Wow, you are so right. I see myself in this article, and the pain I am in, over and over because other people don’t want to be around people that are struggling.
I definitely agree with you that many focus more on “documenting their vacation” than on actually enjoying it. There are definitely times where I don’t feel like taking pictures, and there have been times where I enjoyed taking them, but felt no desire to post them anywhere, and I think there’s something to be said for, as you say, not letting habits become “obligations”. A person may regularly attend trivia night, but even if they have nothing better to do, they always have the choice to just “not go”.
What’s more challenging for me is negative emotions.
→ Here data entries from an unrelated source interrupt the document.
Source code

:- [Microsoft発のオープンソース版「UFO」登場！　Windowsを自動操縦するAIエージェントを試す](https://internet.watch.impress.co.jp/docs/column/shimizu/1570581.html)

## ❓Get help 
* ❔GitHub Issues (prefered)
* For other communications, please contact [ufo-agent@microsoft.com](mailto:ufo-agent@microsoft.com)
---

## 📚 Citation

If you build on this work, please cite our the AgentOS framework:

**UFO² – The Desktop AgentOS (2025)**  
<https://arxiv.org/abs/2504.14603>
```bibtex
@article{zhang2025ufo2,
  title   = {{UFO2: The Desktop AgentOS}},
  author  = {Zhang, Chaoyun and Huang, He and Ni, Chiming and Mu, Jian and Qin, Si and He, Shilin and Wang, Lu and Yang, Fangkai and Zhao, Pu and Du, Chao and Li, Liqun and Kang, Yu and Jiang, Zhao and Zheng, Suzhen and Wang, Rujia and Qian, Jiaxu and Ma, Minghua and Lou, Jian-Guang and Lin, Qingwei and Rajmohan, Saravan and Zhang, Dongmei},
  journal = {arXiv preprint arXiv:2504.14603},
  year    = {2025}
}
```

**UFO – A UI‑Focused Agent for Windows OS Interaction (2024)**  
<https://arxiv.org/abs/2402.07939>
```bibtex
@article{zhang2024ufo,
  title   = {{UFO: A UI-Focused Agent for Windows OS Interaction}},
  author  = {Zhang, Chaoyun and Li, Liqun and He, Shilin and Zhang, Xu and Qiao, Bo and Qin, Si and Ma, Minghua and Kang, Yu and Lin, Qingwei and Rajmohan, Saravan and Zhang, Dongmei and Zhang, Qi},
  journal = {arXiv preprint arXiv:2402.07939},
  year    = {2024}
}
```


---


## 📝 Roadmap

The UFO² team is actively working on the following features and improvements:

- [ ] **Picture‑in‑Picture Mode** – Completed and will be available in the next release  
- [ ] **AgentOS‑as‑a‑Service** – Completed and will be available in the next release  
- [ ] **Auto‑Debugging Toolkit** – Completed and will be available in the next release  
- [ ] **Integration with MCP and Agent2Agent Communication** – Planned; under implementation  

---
Sometimes I do need to express negative emotions, but there’s a fine line between “expressing” and “wallowing”. Sometimes I need to be angry, or sad, but I also need to “let go of it” rather than cling to it.
I think a lot of it is the need for validation, the need to feel that it’s okay to be angry/sad, and that it’s not “a mistake” to feel it as intensely as I do.
I will admit, sometimes it does help for someone to “distract me” with something upbeat, and it feels good, like a nice emotional “salve” to numb the pain, but sometimes, yeah, it just needs to be felt.
As with a lot of things, I think people have a bad habit of getting into habits, of wanting the same answer to apply to every situation where a certain emotion or problem is present. But, at the end of the day, we are not machines, and emotions are not a science, in my opinion.
Thank you for this wonderful piece. Everything is so true and realistic. I’m glad that I was able to disconnect myself from social media which I find very stressful.